Start of Data for processing

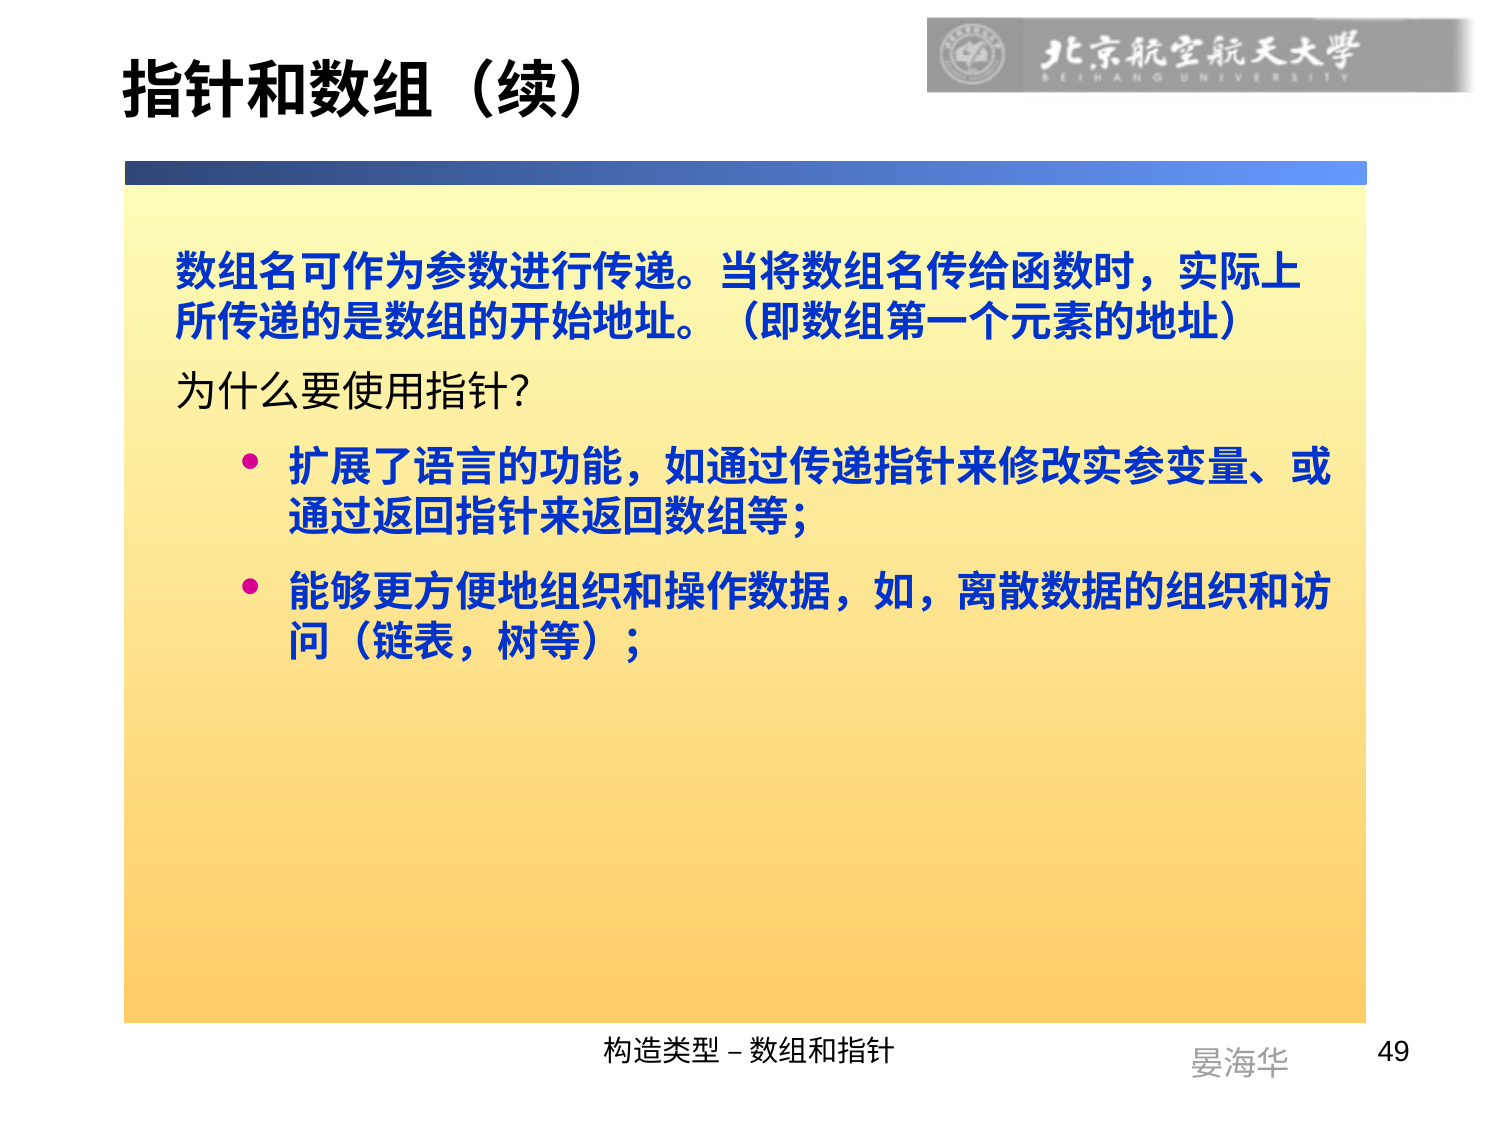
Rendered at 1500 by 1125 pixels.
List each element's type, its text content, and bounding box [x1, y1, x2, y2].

picture [927, 0, 1500, 102]
slide_number 49 [1074, 1024, 1426, 1103]
list 数组名可作为参数进行传递。当将数组名传给函数时，实际上所传递的是数组的开始地址。（即数组第一个元素的地址） 为什么要使用指针？ 扩展了语言的功能，如通过传递指针来修改实参变量、或通过返回指针来返回数组等； 能够更方便地组织和操作数据，如，离散数据的组织和访问（链表，树等）； [160, 237, 1353, 835]
footer 构造类型 – 数组和指针 [512, 1024, 988, 1103]
title 指针和数组（续） [105, 25, 1450, 164]
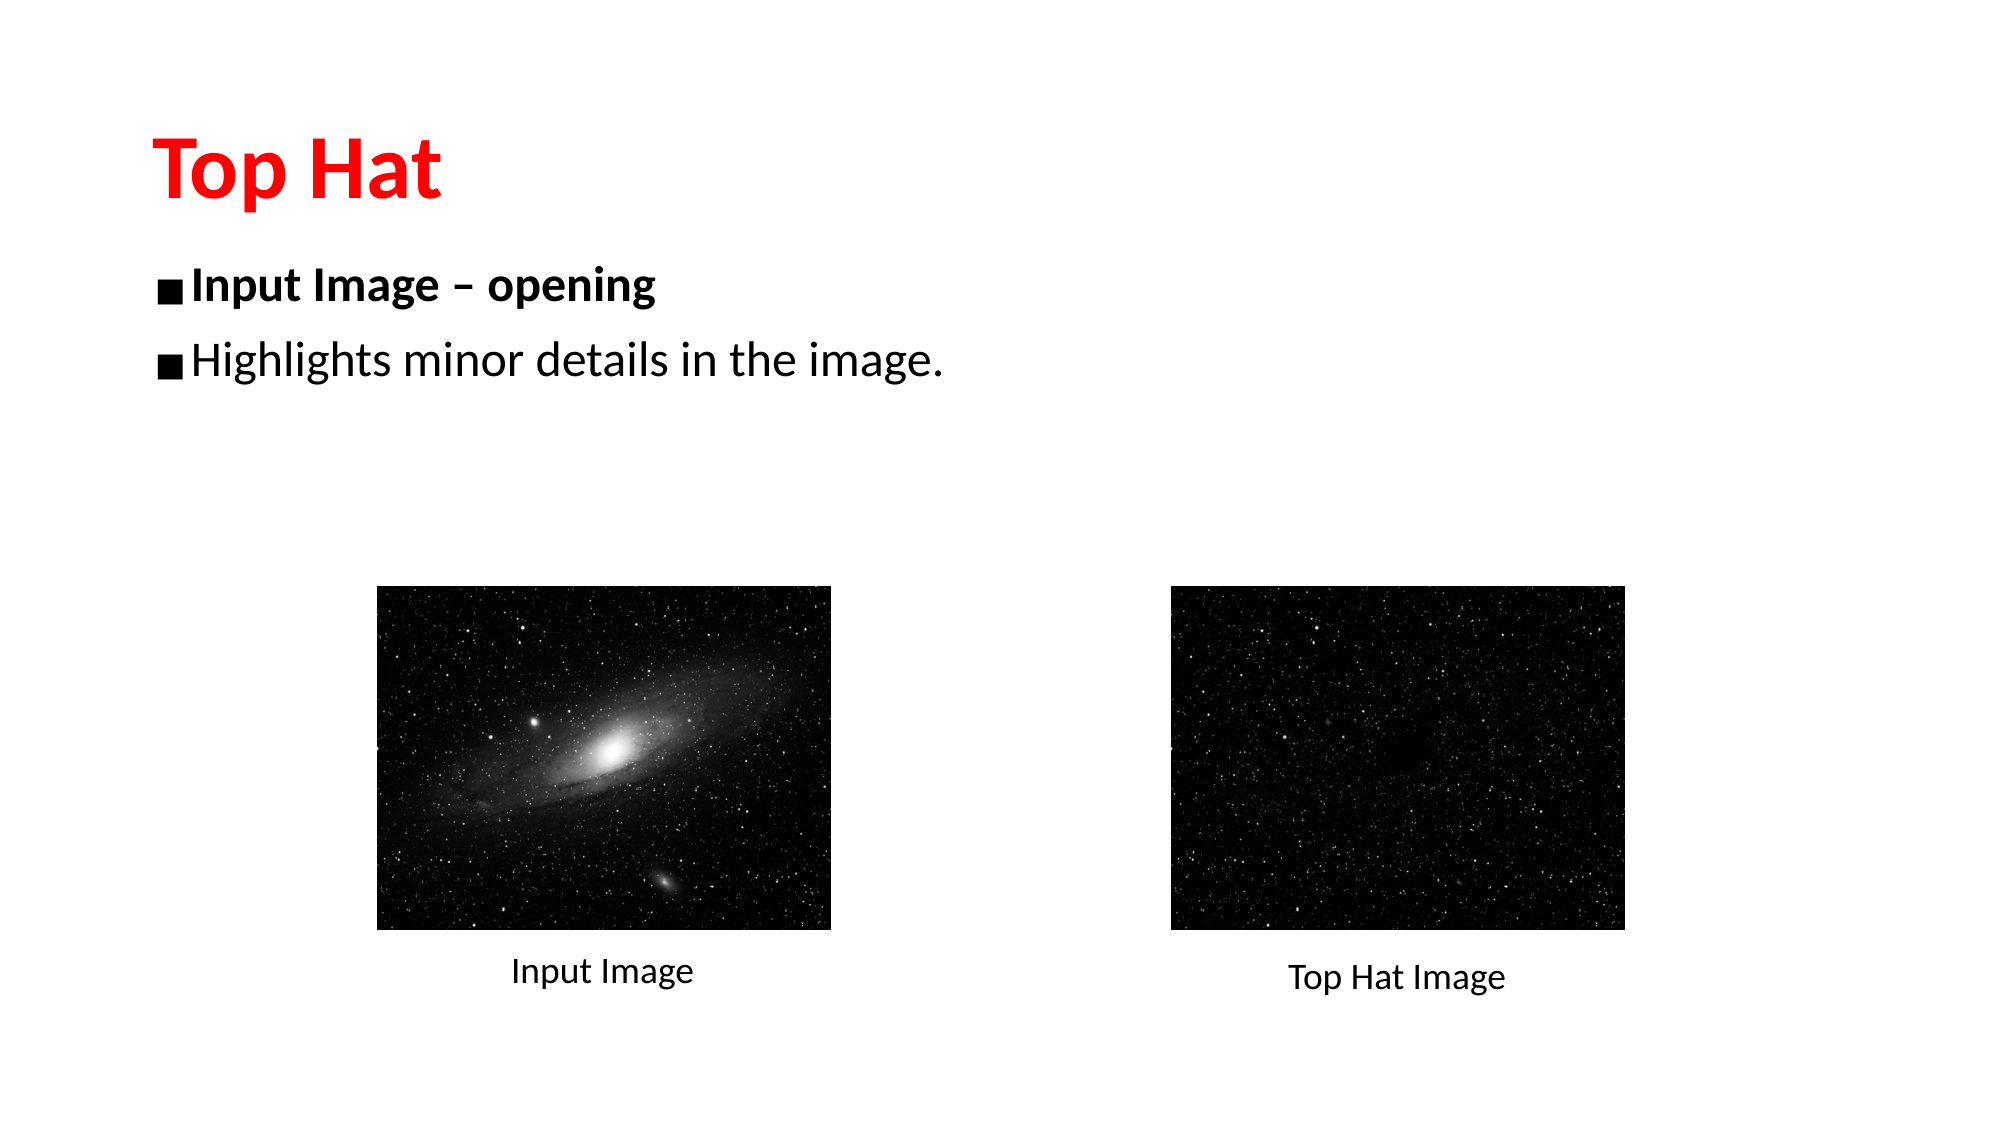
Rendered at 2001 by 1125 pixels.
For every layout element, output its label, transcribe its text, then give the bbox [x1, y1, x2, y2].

title Top Hat [137, 59, 1863, 278]
picture [1161, 577, 1634, 941]
text_box Top Hat Image [1261, 949, 1533, 1005]
text_box Input Image [467, 949, 738, 999]
picture [366, 577, 839, 941]
list Input Image – opening Highlights minor details in the image. [138, 251, 1864, 965]
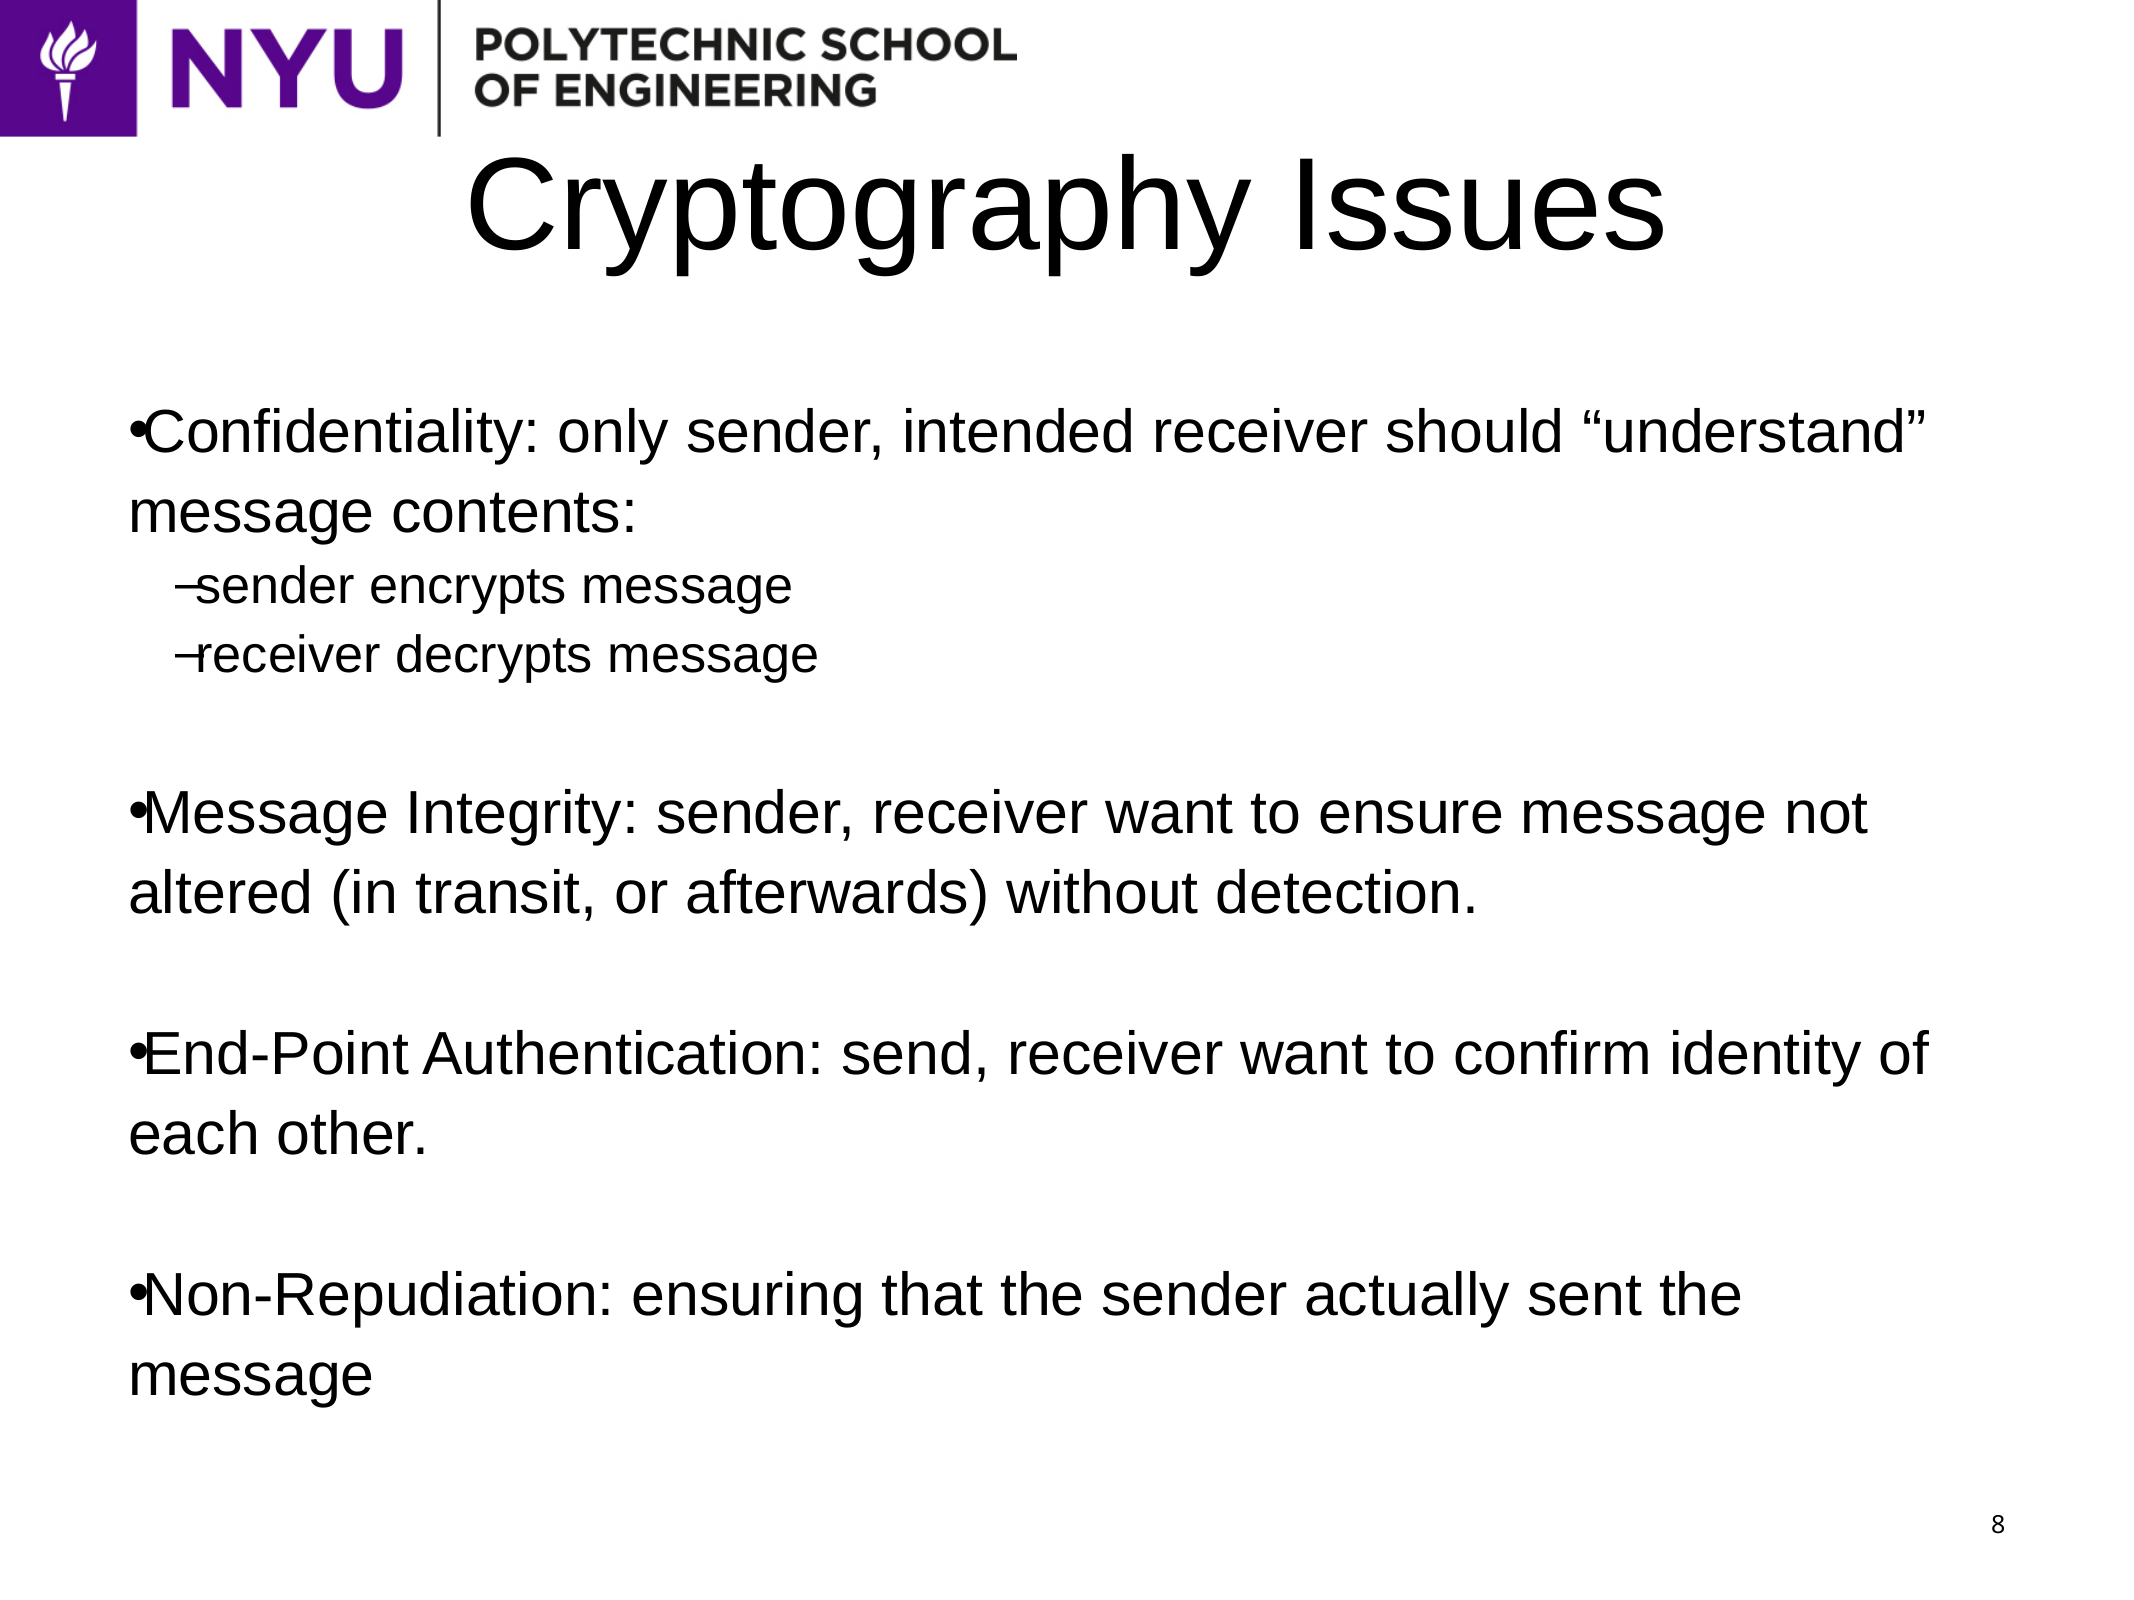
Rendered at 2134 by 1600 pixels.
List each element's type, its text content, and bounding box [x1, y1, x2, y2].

picture [0, 0, 1017, 138]
title Cryptography Issues [106, 63, 2027, 331]
slide_number 8 [1528, 1483, 2027, 1569]
list Confidentiality: only sender, intended receiver should “understand” message contents: sender encrypts message receiver decrypts message Message Integrity: sender, receiver want to ensure message not altered (in transit, or afterwards) without detection. End-Point Authentication: send, receiver want to confirm identity of each other. Non-Repudiation: ensuring that the sender actually sent the message [106, 373, 2027, 1430]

End of Data for processing

◆ Exercise prompt
Please transcribe all of the records above exactly, leaving out any pictures.

◆ Answer to this task
Rendered at 1500 by 1125 pixels.
List each element's type, its text content, and bounding box [x1, y1, x2, y2].

picture [927, 0, 1500, 102]
slide_number 49 [1074, 1024, 1426, 1103]
list 数组名可作为参数进行传递。当将数组名传给函数时，实际上所传递的是数组的开始地址。（即数组第一个元素的地址） 为什么要使用指针？ 扩展了语言的功能，如通过传递指针来修改实参变量、或通过返回指针来返回数组等； 能够更方便地组织和操作数据，如，离散数据的组织和访问（链表，树等）； [160, 237, 1353, 835]
footer 构造类型 – 数组和指针 [512, 1024, 988, 1103]
title 指针和数组（续） [105, 25, 1450, 164]
Rendered at 2001 by 1125 pixels.
For every layout element, output its label, transcribe its text, then give the bbox [x1, y1, x2, y2].

title Top Hat [137, 59, 1863, 278]
picture [1161, 577, 1634, 941]
text_box Top Hat Image [1261, 949, 1533, 1005]
text_box Input Image [467, 949, 738, 999]
picture [366, 577, 839, 941]
list Input Image – opening Highlights minor details in the image. [138, 251, 1864, 965]
Rendered at 2134 by 1600 pixels.
List each element's type, its text content, and bounding box [x1, y1, x2, y2].

picture [0, 0, 1017, 138]
title Cryptography Issues [106, 63, 2027, 331]
slide_number 8 [1528, 1483, 2027, 1569]
list Confidentiality: only sender, intended receiver should “understand” message contents: sender encrypts message receiver decrypts message Message Integrity: sender, receiver want to ensure message not altered (in transit, or afterwards) without detection. End-Point Authentication: send, receiver want to confirm identity of each other. Non-Repudiation: ensuring that the sender actually sent the message [106, 373, 2027, 1430]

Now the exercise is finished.